Published April 9, 2003
The Catholic Difference
Even its most ardent partisans concede that the Buffalo area has hit a fallow period. Once a major Great Lakes port, Buffalo, terminus of the Erie Canal, was a gateway to the Midwest and flourished accordingly, its prosperity flavored by a rich ethnic mix and some old-fashioned hardball politics. Now the Queen City of the Niagara Frontier is a bit bedraggled – although you can still get a world-class fried bologna sandwich at DiTondo’s, one of the downtown taverns where Buffalo’s cops take their lunch. (I settled for the eight-ounce cheeseburger with onions and fried peppers, which likely sent my triglycerides into geosynchronous orbit).
Buffalo may be searching for its place in the post-industrial economy (and a cholesterol-conscious culture), but the Diocese of Buffalo has discovered what the Church always discovers in politically, economically, or spiritually troubled times: the path to authentic Catholic renewal lies in sanctity. In this instance, the path of sanctity seems to have run through Lackawanna, an old milling town just south of Buffalo. There, for many years, a remarkable man saved lives by the thousand and built an empire of charity.
Nelson Henry Baker was born on February 16, 1841 to a German Lutheran father and an Irish Catholic mother; Nelson became a Catholic at nine. After a public school education, he joined the 74th Regiment of the New York State Militia, and took part in the early phases of what became the Battle of Gettysburg. Mustered out after helping put down the New York City draft riots, Nelson Baker and a friend established a feed and grain business that quickly became a commercial success. His intelligence, drive, and business acumen would, his friends thought, take him to the top in the Gilded Age.
God, it seems, had other ideas. The thought of the priesthood kept gnawing at Nelson Baker. He completed his education at newly-founded Canisius College and then entered the seminary. During a European pilgrimage in 1874, Nelson formed a strong devotion to Our Lady of Victory, and dedicated his future priestly life to her service. Ordained in 1876, Father Baker would spend the next sixty years in a vast ministry of charity whose effects are still felt throughout the Niagara Frontier today.
Our Lady of Victory Homes of Charity would eventually include an orphanage, an industrial school, an infants home, a home for unwed mothers, and a maternity hospital.
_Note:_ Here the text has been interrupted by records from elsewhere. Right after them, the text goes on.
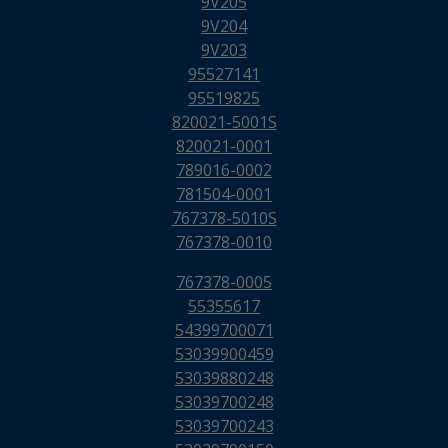
9V205
9V204
9V203
95527141
95519825
820021-5001S
820021-0001
789016-0002
781504-0001
767378-5010S
767378-0010
767378-0005
55355617
54399700071
53039900459
53039880248
53039700248
53039700243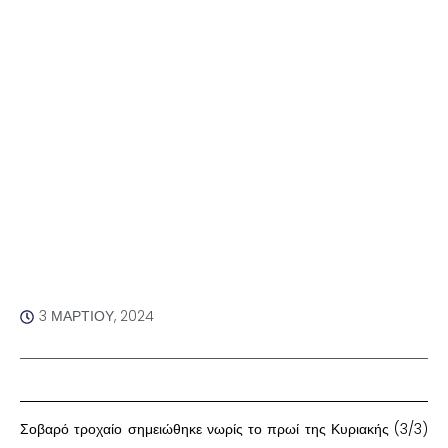
3 ΜΑΡΤΊΟΥ, 2024
Σοβαρό τροχαίο σημειώθηκε νωρίς το πρωί της Κυριακής (3/3)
In good times and bad, it was to Father Baker that those who had nowhere left to turn, turned. (Father Baker was also a pioneer of direct-mail fund-raising, drawing a bead on potential Catholic donors by getting sympathetic postmasters across the country to send him the appropriate Irish, German, and Italian names and addresses in their locales.) On his death, the Buffalo Times summed up his accomplishment:
“To the hungry during his ministry he fed fifty million meals During the depression…he was serving more than a million meals a year. He gave away a million loaves of bread. He clothed the naked to the number of a half million. He gave medical care to 250,000 and supplied medicines to 200,000 more. 300,000 men, women, and children received some sort of education or training at his hands. A hundred thousand boys were trained for trades. Six hundred unmarried mothers in their distress knocked at his door and did not knock in vain. More than 6,000 destitute and abandoned babies were placed in foster homes [because of Father Baker]…”
When he died in 1936, Lackawanna’s streets were flooded with almost half a million people, men and women he had saved, physically or spiritually – or whose parents or grandparents he had saved. His remains now rest in another of his accomplishments: the Basilica and National Shrine of Our Lady of Victory, near the Homes of Charity. Father Baker kept his promises – to the poor, and to Mary.
A cause for beatification was officially approved in 1987 and the man everyone knew as “Father Baker” is now the “Servant of God – Nelson Baker.” Bishop Henry Mansell and the people of the Buffalo diocese are praying for the confirming miracle that will make this extraordinary American priest Blessed Nelson Baker. I hope their prayers are rewarded, and soon.
George Weigel is Distinguished Senior Fellow of the Ethics and Public Policy Center in Washington, D.C. and holds EPPC’s William E. Simon Chair in Catholic Studies.